Die SPD hat im Saarland einen sensationellen Erfolg hingelegt, die CDU die Wahl komplett versemmelt. Die Wähler wollen weder Tobias Hans, den Ministerpräsidenten ohne Fortune, noch seine Partei länger in der ersten Reihe sehen. Das ist der wesentliche Teil der Botschaft des Wahltages. Auch wenn das Saarland klein und auf der großen politischen Bühne nicht allzu bedeutsam ist, strahlt das Ergebnis weit ins Land. Sehr zur Freude der SPD, sehr zum Verdruss der CDU.
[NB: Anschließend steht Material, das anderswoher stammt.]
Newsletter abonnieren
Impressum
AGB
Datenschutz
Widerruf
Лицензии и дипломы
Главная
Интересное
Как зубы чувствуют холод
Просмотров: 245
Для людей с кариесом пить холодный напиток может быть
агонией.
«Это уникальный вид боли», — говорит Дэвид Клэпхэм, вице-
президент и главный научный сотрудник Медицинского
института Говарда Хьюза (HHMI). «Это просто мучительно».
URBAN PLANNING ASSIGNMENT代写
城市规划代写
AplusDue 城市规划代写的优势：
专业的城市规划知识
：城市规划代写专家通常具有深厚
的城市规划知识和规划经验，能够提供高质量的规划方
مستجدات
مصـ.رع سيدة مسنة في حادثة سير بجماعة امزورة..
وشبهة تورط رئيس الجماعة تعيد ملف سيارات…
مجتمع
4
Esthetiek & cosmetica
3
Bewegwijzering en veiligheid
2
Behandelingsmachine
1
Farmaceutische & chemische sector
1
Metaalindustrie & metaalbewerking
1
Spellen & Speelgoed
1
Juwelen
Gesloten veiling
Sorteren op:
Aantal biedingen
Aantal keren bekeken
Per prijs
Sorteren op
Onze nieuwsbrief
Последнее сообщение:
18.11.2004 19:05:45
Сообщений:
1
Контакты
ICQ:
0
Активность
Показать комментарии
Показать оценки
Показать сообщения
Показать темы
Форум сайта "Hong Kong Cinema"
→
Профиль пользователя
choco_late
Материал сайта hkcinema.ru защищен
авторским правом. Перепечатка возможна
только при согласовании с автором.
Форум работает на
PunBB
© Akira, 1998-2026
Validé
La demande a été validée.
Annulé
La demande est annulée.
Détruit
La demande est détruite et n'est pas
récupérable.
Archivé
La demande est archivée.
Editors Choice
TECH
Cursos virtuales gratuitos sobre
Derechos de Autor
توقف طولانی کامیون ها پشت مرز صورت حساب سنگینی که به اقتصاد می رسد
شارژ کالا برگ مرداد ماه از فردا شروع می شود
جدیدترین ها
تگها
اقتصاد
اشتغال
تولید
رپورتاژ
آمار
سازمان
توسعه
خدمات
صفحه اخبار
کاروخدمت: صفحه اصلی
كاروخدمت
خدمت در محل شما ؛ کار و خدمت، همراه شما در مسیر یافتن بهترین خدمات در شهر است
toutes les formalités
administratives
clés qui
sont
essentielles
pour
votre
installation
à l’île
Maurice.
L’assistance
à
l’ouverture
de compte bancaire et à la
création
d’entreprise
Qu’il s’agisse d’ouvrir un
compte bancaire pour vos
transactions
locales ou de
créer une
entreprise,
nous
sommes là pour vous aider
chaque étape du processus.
Für die Bundes-CDU kommt die haushohe Niederlage zur Unzeit. Erst die Bundestagswahl verloren, dann die Führungsmannschaft ausgetauscht: Runderneuert, wie die Partei ist, wollten die Konservativen mit der Saar-Wahl ein erstes Zeichen setzen – und senden: Wir haben verstanden, wir sind wieder da, wir wollen regieren. Das ging gründlich schief. Die Niederlage kam nicht unerwartet. In Berlin hatte CDU-Generalsekretär Mario Czaja die Wahl für seine Partei schon in der vergangenen Woche verloren gegeben. Schuld: die Landespartei und ihr Spitzenpersonal. Auf dass bloß nichts kleben bleibt am neuen Hoffnungsträger Friedrich Merz. Unterstützung geht anders.

Rot-Grün ist denkbar

Auf die erfolgreiche SPD und ihre Spitzenfrau Anke Rehlinger kommt nun die spannende Aufgabe der Regierungsbildung zu. Rot-Grün ist denkbar, eine Ampel, eine sozialliberale Regierung und natürlich die Fortsetzung der großen Koalition unter veränderten Vorzeichen. Selbst die absolute Mehrheit lag für die SPD am Abend im Bereich des Möglichen. Für die Genossen eine überaus komfortable Situation.

Für den glücklosen Hans ist das Wahlergebnis hingegen ein Albtraum. Er und die CDU sind ins Bodenlose gestürzt. Im Angesicht einer solchen Niederlage ist die Fortsetzung einer politischen Karriere eigentlich undenkbar.